Quantifying CPDs in the genome by immuno-dot blot assay. (a) Genomic DNAs of UVB-irradiated (0.26, 0.52, and 0.78 J/cm²) or UVA1-irradiated (216, 432, and 648 J/cm²) human fibroblasts were analyzed with immuno-dot blot assay by using TD-M-2 mAb specific for CPDs (19, 20), as described in Materials and Methods. (b) To verify the specificity of CPD detection, the DNAs of UVB- and UVA1-irradiated cells were pretreated with CPD-photolyase, and subsequently subjected to immuno-dot blot analysis. To quantitate the results, we prepared standard controls with known quantities of CPDs, and subsequently established a calibration curve for luminescence signals specific for each assay run (see Materials and Methods). Results are expressed as means of three independent experiments, with each experiment run in triplicate (nine measurements). Error bar, SD. Mbp, megabase pair DNA.

Fig. 2.

Quantifying (6-4)PPs in the genome by immuno-dot blot assay. Genomic DNAs of UVB-irradiated (0.26, 0.52, and 0.78 J/cm²) or UVA1-irradiated (216, 432, and 648 J/cm²) human fibroblasts were analyzed with immuno-dot blot assay by using 64-M-2 mAb specific for (6-4)PPs (19, 20), as described in Materials and Methods. To quantitate the results, we prepared standard controls with known quantities of (6-4)PPs, and subsequently established a calibration curve for luminescence signals specific for each assay run (see Materials and Methods). Results are expressed as means of three independent experiments, with each experiment run in triplicate (nine measurements). Error bar, SD. Mbp, megabase pair DNA.

Fig. 3.

Quantifying 8-oxo-dG in the genome by HPLC-MS/MS. (a) Genomic DNAs of UVB-irradiated (0.26, 0.52, and 0.78 J/cm²) or UVA1-irradiated (216, 432, and 648 J/cm²) human fibroblasts were assayed with HPLC-MS/MS, as described in Materials and Methods.(b) Effects of high-dose UVB irradiation on the formation of 8-oxo-dG in human fibroblasts. Results are expressed as means of three independent experiments, with each experiment run in triplicate (nine measurements). Error bar, SD.

Fig. 4.

Mapping of polymerase-blocking DNA lesions in the p53 gene (nontranscribed strand) by TD-PCR. Genomic DNAs of UVB-irradiated (0.26 and 0.78 J/cm²) or UVA1-irradiated (216, 432, and 648 J/cm²) human fibroblasts were subjected to TD-PCR, as described in Materials and Methods. Representative lesion-mapping data for exons 5 (Left) and 6 (Right) of the p53 gene are shown.
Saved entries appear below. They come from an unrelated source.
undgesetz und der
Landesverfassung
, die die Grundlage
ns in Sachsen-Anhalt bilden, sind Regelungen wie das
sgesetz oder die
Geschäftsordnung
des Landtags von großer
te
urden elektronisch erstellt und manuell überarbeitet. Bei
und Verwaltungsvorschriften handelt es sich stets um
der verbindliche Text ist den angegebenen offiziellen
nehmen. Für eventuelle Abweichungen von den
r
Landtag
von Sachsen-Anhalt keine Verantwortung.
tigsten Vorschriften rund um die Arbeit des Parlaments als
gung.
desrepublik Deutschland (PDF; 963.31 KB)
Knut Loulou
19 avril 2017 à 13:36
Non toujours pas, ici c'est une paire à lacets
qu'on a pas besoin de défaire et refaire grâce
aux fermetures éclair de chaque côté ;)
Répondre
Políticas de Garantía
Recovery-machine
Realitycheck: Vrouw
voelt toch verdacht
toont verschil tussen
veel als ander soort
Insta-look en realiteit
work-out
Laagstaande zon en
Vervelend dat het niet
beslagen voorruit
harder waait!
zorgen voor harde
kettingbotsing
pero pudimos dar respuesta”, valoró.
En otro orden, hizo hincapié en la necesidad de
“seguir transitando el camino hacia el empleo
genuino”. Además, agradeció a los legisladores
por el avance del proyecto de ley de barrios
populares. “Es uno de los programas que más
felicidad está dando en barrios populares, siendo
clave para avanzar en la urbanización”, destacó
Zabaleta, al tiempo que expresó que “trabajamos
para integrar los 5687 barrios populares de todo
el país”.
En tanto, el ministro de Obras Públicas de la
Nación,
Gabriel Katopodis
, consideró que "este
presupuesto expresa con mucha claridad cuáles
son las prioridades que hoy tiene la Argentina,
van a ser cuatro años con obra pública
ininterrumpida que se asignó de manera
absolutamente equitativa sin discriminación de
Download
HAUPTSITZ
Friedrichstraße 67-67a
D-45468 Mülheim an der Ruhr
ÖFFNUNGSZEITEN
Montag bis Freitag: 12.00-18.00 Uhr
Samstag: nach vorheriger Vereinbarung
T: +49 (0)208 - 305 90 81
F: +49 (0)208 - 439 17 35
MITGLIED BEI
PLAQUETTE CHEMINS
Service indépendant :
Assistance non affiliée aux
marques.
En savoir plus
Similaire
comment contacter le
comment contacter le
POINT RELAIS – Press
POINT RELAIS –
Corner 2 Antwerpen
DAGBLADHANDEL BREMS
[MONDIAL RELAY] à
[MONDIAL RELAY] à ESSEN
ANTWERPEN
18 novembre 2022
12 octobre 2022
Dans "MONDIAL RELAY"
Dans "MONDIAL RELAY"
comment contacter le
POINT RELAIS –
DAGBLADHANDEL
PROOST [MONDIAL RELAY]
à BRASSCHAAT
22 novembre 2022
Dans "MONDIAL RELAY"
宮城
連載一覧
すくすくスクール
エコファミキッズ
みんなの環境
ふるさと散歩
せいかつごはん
Hotspots of lesion formation are indicated by arrows, and the corresponding nucleotide positions, e.g., respective codons, are specified. Sequence contexts of the lesions in introns and exons are written in lowercase and uppercase fonts, respectively. M, sizing standard.

Fig. 5.

Mapping of CPDs and Fpg-sensitive sites in exon 6 of the p53 gene (nontranscribed strand) by LM-PCR. Genomic DNAs of UVB-irradiated (0.26 and 0.78 J/cm²) or UVA1-irradiated (216 and 648 J/cm²) human fibroblasts were subjected to T4 endonuclease V cleavage and CPD-photolyase reactivation (to create ligatable ends) (a), or treatment with Fpg (+) or digestion buffer only (-), and subsequently assayed by LM-PCR (b), as described in Materials and Methods. Hotspots of lesion formation are indicated by arrows, and the corresponding nucleotide positions, e.g., respective codons, are specified. Sequence contexts of the lesions in introns and exons are written in lowercase and uppercase, respectively. Underlined bases are the exact positions where the lesions are formed. Major Fpg-sensitive sites are identified by ^*. To specifically identify G, G + A, C, and C + T, a Maxam/Gilbert sequencing ladder (61) was included in all runs. All samples were processed in parallel and run on the same gel but were separated for better illustration. M, sizing standard.